Détermination face à la répression
L’euphorie initiale a laissé place à une détermination plus grave face à la répression. Les généraux ont déjà arrêté plus de 450 personnes lors des manifestations ou la nuit pour intimider les fonctionnaires en grève. Peu avant les coupures d’Internet devenues régulières entre 1h et 9h du matin, l’armée a tiré avec des gaz lacrymogènes et des balles en caoutchouc dans les villes de Myitkyina et Mandalay. Les vidéos postées sur les réseaux sociaux témoignent de la brutalité des forces de l’ordre : le 15 février à Mandalay un officier en civil a visé de son canon des manifestants réfugiés sur le porche d’un immeuble. Une jeune femme de 19 ans a reçu une balle dans la tête à Naypyidaw et une adolescente a perdu un œil à Mandalay.

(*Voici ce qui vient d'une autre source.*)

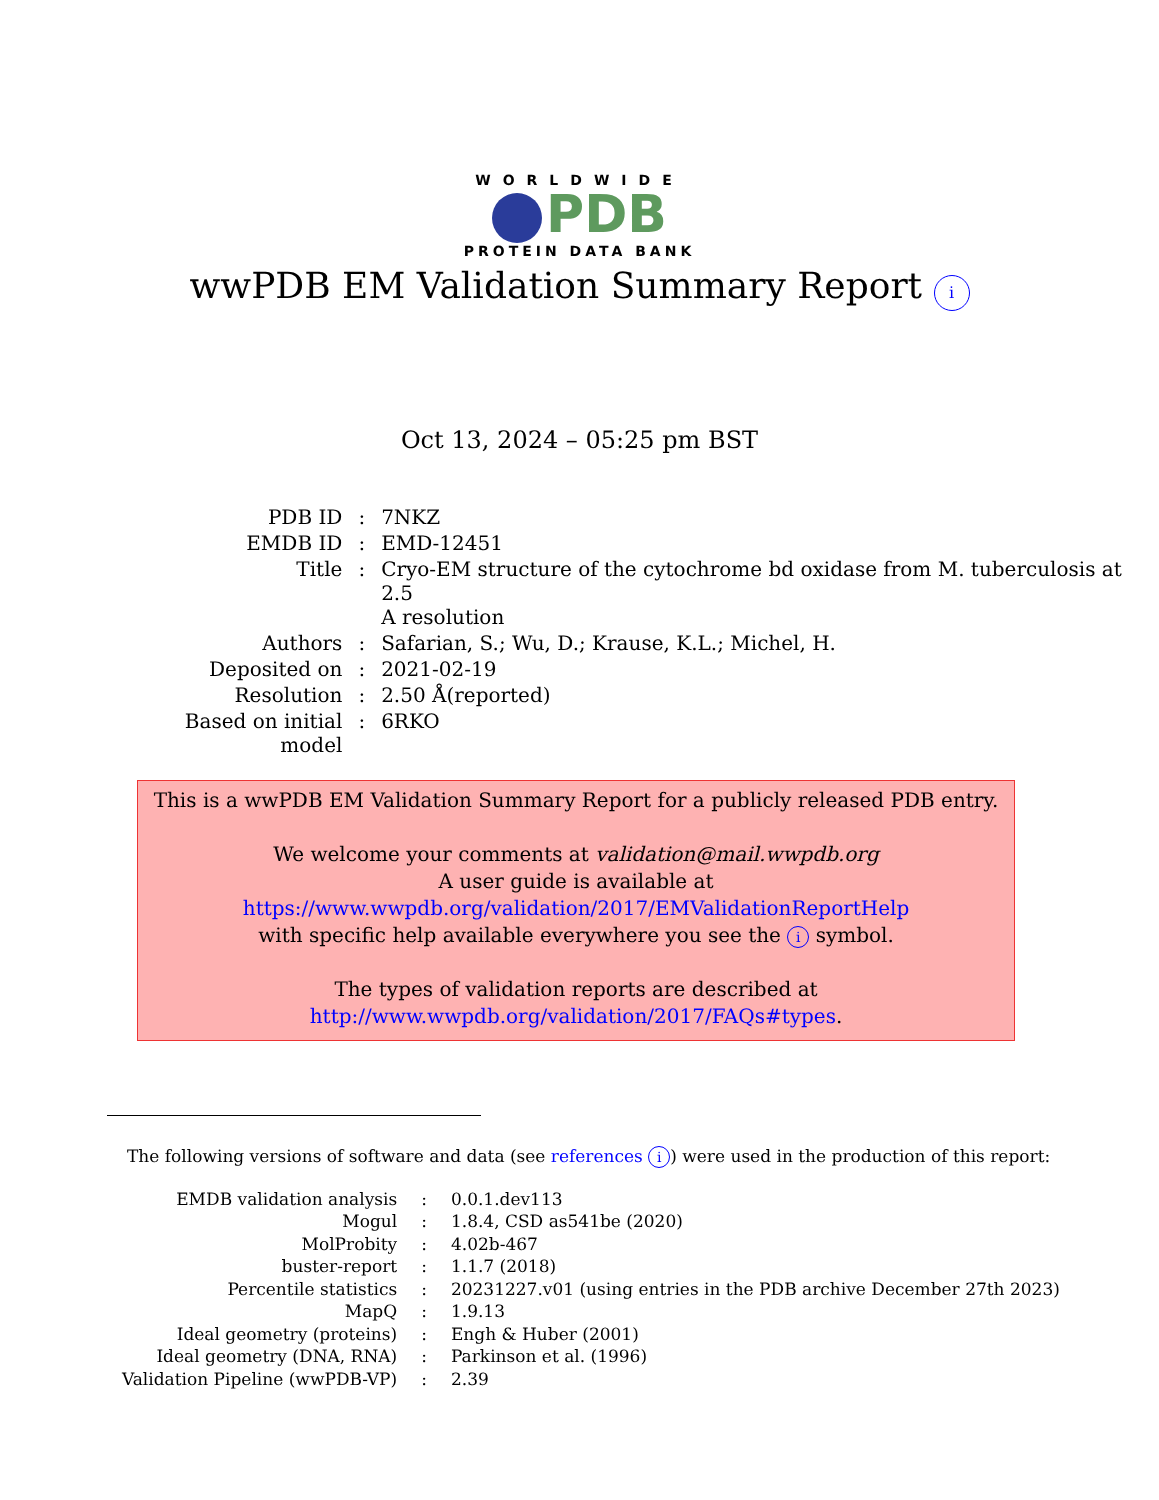WORLDWIDE
PDB
PROTEIN DATA BANK
wwPDB EM Validation Summary Report i
Oct 13, 2024 – 05:25 pm BST
| PDB ID | : | 7NKZ |
| EMDB ID | : | EMD-12451 |
| Title | : | Cryo-EM structure of the cytochrome bd oxidase from M. tuberculosis at 2.5 A resolution |
| Authors | : | Safarian, S.; Wu, D.; Krause, K.L.; Michel, H. |
| Deposited on | : | 2021-02-19 |
| Resolution | : | 2.50 Å(reported) |
| Based on initial model | : | 6RKO |
This is a wwPDB EM Validation Summary Report for a publicly released PDB entry.
We welcome your comments at validation@mail.wwpdb.org
A user guide is available at
https://www.wwpdb.org/validation/2017/EMValidationReportHelp
with specific help available everywhere you see the i symbol.
The types of validation reports are described at
http://www.wwpdb.org/validation/2017/FAQs#types.
The following versions of software and data (see references i) were used in the production of this report:
| EMDB validation analysis | : | 0.0.1.dev113 |
| Mogul | : | 1.8.4, CSD as541be (2020) |
| MolProbity | : | 4.02b-467 |
| buster-report | : | 1.1.7 (2018) |
| Percentile statistics | : | 20231227.v01 (using entries in the PDB archive December 27th 2023) |
| MapQ | : | 1.9.13 |
| Ideal geometry (proteins) | : | Engh & Huber (2001) |
| Ideal geometry (DNA, RNA) | : | Parkinson et al. (1996) |
| Validation Pipeline (wwPDB-VP) | : | 2.39 |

Alors que la police délaissait les cortèges depuis les premiers débordements, cette semaine l’armée a réinvestit les rues des grande villes avec des chars et camions de transports. À Rangoun, les soldats gardent l’entrée de la Banque Centrale et des banques privées en grève. La grève générale en place depuis le 8 février n’a d’équivalent que celle de 1988. Les approvisionnements en carburant sont limités. Les routes sont bloquées pour décourager le retour au travail.
Atmosphère de peur
La jeunesse manifestante foule le même sol que ces aînés lors de la révolution réprimée de 1988. Les parallèles sont nombreux avec ce soulèvement contre la dictature du général Ne Win. Une révolte qui se termina dans le sang, tuant environ 3 000 personnes [1] et menant à la première assignation à résidence d’Aung San Suu Kyi. Selon Khin Zaw Win, ancien prisonnier politique, « il y a une atmosphère similaire à 1988, et je ressens les mêmes peurs. Toutefois les manifestants sont plus jeunes, et semblent plus nombreux au moins à Rangoun. »

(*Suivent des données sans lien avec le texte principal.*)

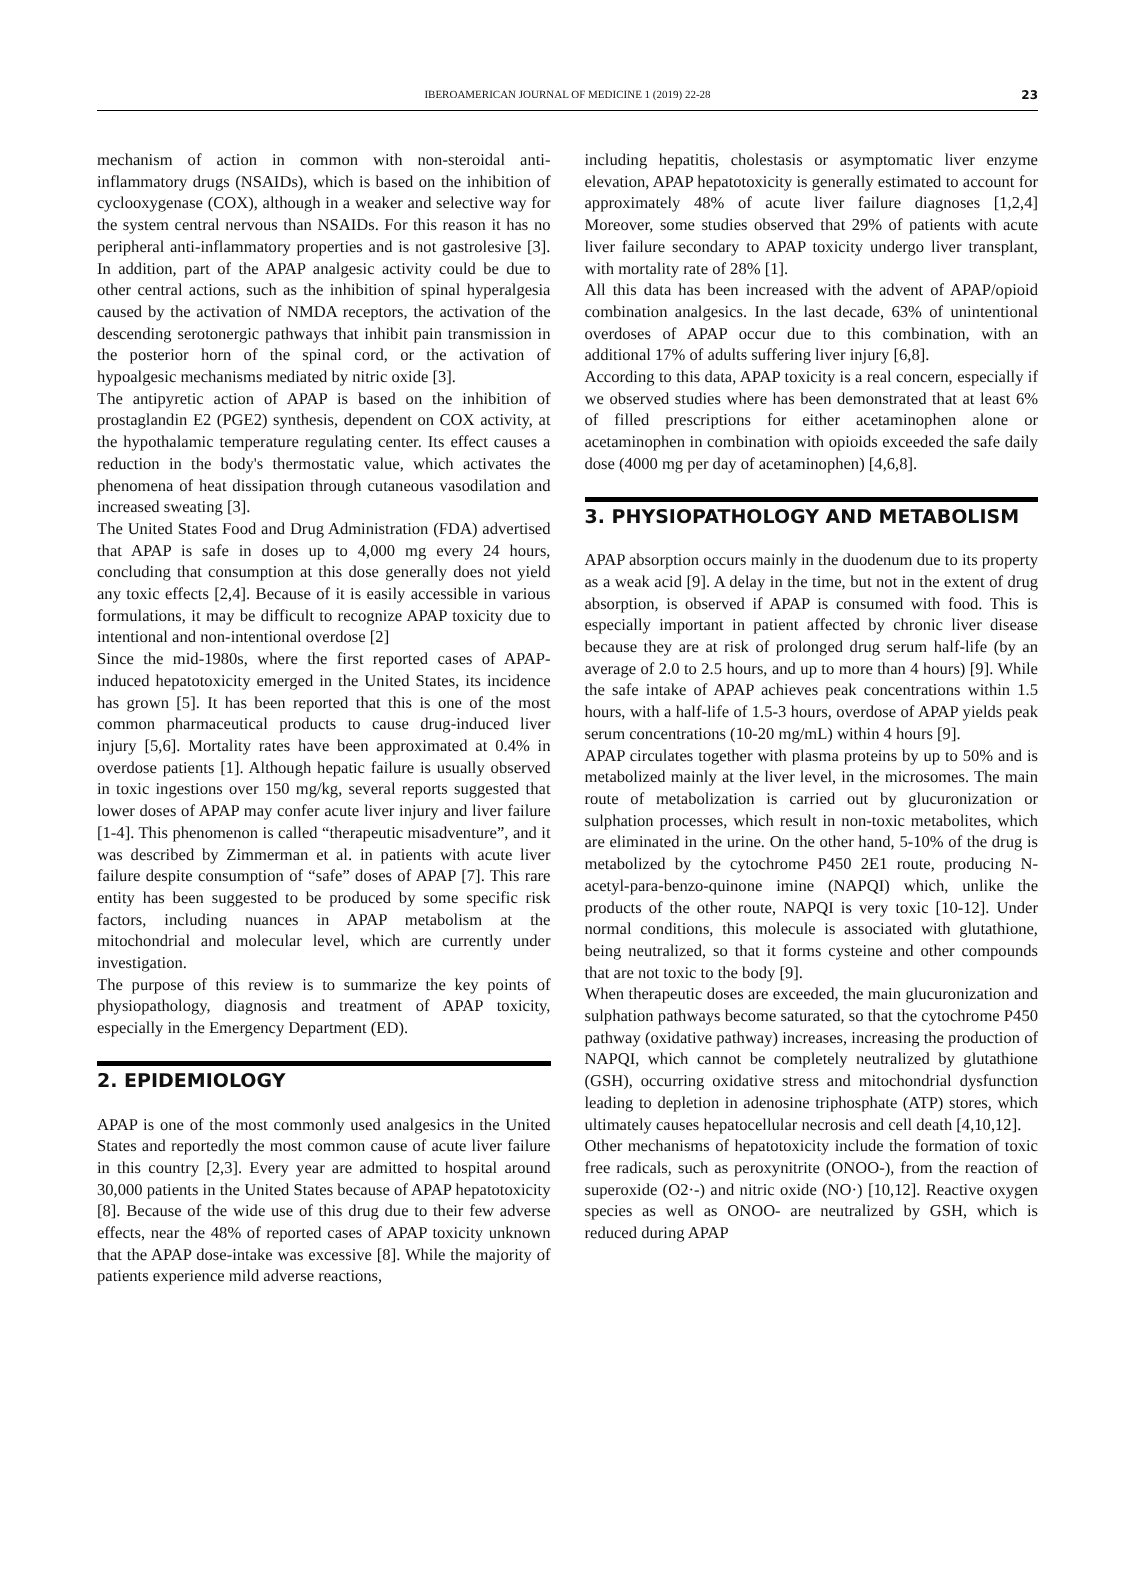IBEROAMERICAN JOURNAL OF MEDICINE 1 (2019) 22-28 23
mechanism of action in common with non-steroidal anti-inflammatory drugs (NSAIDs), which is based on the inhibition of cyclooxygenase (COX), although in a weaker and selective way for the system central nervous than NSAIDs. For this reason it has no peripheral anti-inflammatory properties and is not gastrolesive [3]. In addition, part of the APAP analgesic activity could be due to other central actions, such as the inhibition of spinal hyperalgesia caused by the activation of NMDA receptors, the activation of the descending serotonergic pathways that inhibit pain transmission in the posterior horn of the spinal cord, or the activation of hypoalgesic mechanisms mediated by nitric oxide [3].
The antipyretic action of APAP is based on the inhibition of prostaglandin E2 (PGE2) synthesis, dependent on COX activity, at the hypothalamic temperature regulating center. Its effect causes a reduction in the body's thermostatic value, which activates the phenomena of heat dissipation through cutaneous vasodilation and increased sweating [3].
The United States Food and Drug Administration (FDA) advertised that APAP is safe in doses up to 4,000 mg every 24 hours, concluding that consumption at this dose generally does not yield any toxic effects [2,4]. Because of it is easily accessible in various formulations, it may be difficult to recognize APAP toxicity due to intentional and non-intentional overdose [2]
Since the mid-1980s, where the first reported cases of APAP-induced hepatotoxicity emerged in the United States, its incidence has grown [5]. It has been reported that this is one of the most common pharmaceutical products to cause drug-induced liver injury [5,6]. Mortality rates have been approximated at 0.4% in overdose patients [1]. Although hepatic failure is usually observed in toxic ingestions over 150 mg/kg, several reports suggested that lower doses of APAP may confer acute liver injury and liver failure [1-4]. This phenomenon is called “therapeutic misadventure”, and it was described by Zimmerman et al. in patients with acute liver failure despite consumption of “safe” doses of APAP [7]. This rare entity has been suggested to be produced by some specific risk factors, including nuances in APAP metabolism at the mitochondrial and molecular level, which are currently under investigation.
The purpose of this review is to summarize the key points of physiopathology, diagnosis and treatment of APAP toxicity, especially in the Emergency Department (ED).
2. EPIDEMIOLOGY
APAP is one of the most commonly used analgesics in the United States and reportedly the most common cause of acute liver failure in this country [2,3]. Every year are admitted to hospital around 30,000 patients in the United States because of APAP hepatotoxicity [8]. Because of the wide use of this drug due to their few adverse effects, near the 48% of reported cases of APAP toxicity unknown that the APAP dose-intake was excessive [8]. While the majority of patients experience mild adverse reactions,
including hepatitis, cholestasis or asymptomatic liver enzyme elevation, APAP hepatotoxicity is generally estimated to account for approximately 48% of acute liver failure diagnoses [1,2,4] Moreover, some studies observed that 29% of patients with acute liver failure secondary to APAP toxicity undergo liver transplant, with mortality rate of 28% [1].
All this data has been increased with the advent of APAP/opioid combination analgesics. In the last decade, 63% of unintentional overdoses of APAP occur due to this combination, with an additional 17% of adults suffering liver injury [6,8].
According to this data, APAP toxicity is a real concern, especially if we observed studies where has been demonstrated that at least 6% of filled prescriptions for either acetaminophen alone or acetaminophen in combination with opioids exceeded the safe daily dose (4000 mg per day of acetaminophen) [4,6,8].
3. PHYSIOPATHOLOGY AND METABOLISM
APAP absorption occurs mainly in the duodenum due to its property as a weak acid [9]. A delay in the time, but not in the extent of drug absorption, is observed if APAP is consumed with food. This is especially important in patient affected by chronic liver disease because they are at risk of prolonged drug serum half-life (by an average of 2.0 to 2.5 hours, and up to more than 4 hours) [9]. While the safe intake of APAP achieves peak concentrations within 1.5 hours, with a half-life of 1.5-3 hours, overdose of APAP yields peak serum concentrations (10-20 mg/mL) within 4 hours [9].
APAP circulates together with plasma proteins by up to 50% and is metabolized mainly at the liver level, in the microsomes. The main route of metabolization is carried out by glucuronization or sulphation processes, which result in non-toxic metabolites, which are eliminated in the urine. On the other hand, 5-10% of the drug is metabolized by the cytochrome P450 2E1 route, producing N-acetyl-para-benzo-quinone imine (NAPQI) which, unlike the products of the other route, NAPQI is very toxic [10-12]. Under normal conditions, this molecule is associated with glutathione, being neutralized, so that it forms cysteine and other compounds that are not toxic to the body [9].
When therapeutic doses are exceeded, the main glucuronization and sulphation pathways become saturated, so that the cytochrome P450 pathway (oxidative pathway) increases, increasing the production of NAPQI, which cannot be completely neutralized by glutathione (GSH), occurring oxidative stress and mitochondrial dysfunction leading to depletion in adenosine triphosphate (ATP) stores, which ultimately causes hepatocellular necrosis and cell death [4,10,12].
Other mechanisms of hepatotoxicity include the formation of toxic free radicals, such as peroxynitrite (ONOO-), from the reaction of superoxide (O2·-) and nitric oxide (NO·) [10,12]. Reactive oxygen species as well as ONOO- are neutralized by GSH, which is reduced during APAP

En 1988, les étudiants de l’université de Rangoun après des affrontements avec la police initièrent de larges manifestations rejointes par les avocats et médecins. « Les mots d’ordre se passaient par téléphone, raconte un ancien étudiant. Nous avions un téléphone fixe presque dans chaque rue. Il n’y avait pas de journaux libres ni de télévision. Je partais à 9h le matin et rentrais dans l’après-midi sans avoir mangé, pour crier les slogans. »
Les fake news de la presse d’État renvoient aux rumeurs ambiantes en 1988. « Nous croyions que les soldats de l’ONU allaient arriver avec des avions de chasse américains, se rappelle un témoin obligé de partir en exil pendant 24 ans pour fuir la répression. Mais aujourd’hui, c’est très différent : grâce à Internet et Facebook, la nouvelle génération est capable de s’informer réellement et de communiquer en temps réel. »
Milices nocturnes
Les soulèvements de 1988 et 2021 ont tous deux été précédées par des crises économiques majeures. En 1987, la démonétisation avait liquidé les ressources des étudiants et classes populaires. En 2020, la pandémie de Covid-19 a fait passer le taux de pauvreté de 16 à 60 % en un an. Les témoins de 1988 se rappellent de pénuries alimentaires. « Ma femme vendait du riz, confie un pasteur. Nous devions fermer chaque fois que nous entendions les coups de feu approcher. Tout le monde était affamé, on manquait de tout. Les manifestations et les grèves ne s’arrêtaient pas. Les voleurs étaient partout, des milices se formaient dans chaque village, voire chaque quartier. Les grévistes tous employés dans l’économie socialiste mettaient à sac les entreprises. Un administrateur dans ma ville natale à Kalay fut assassiné. »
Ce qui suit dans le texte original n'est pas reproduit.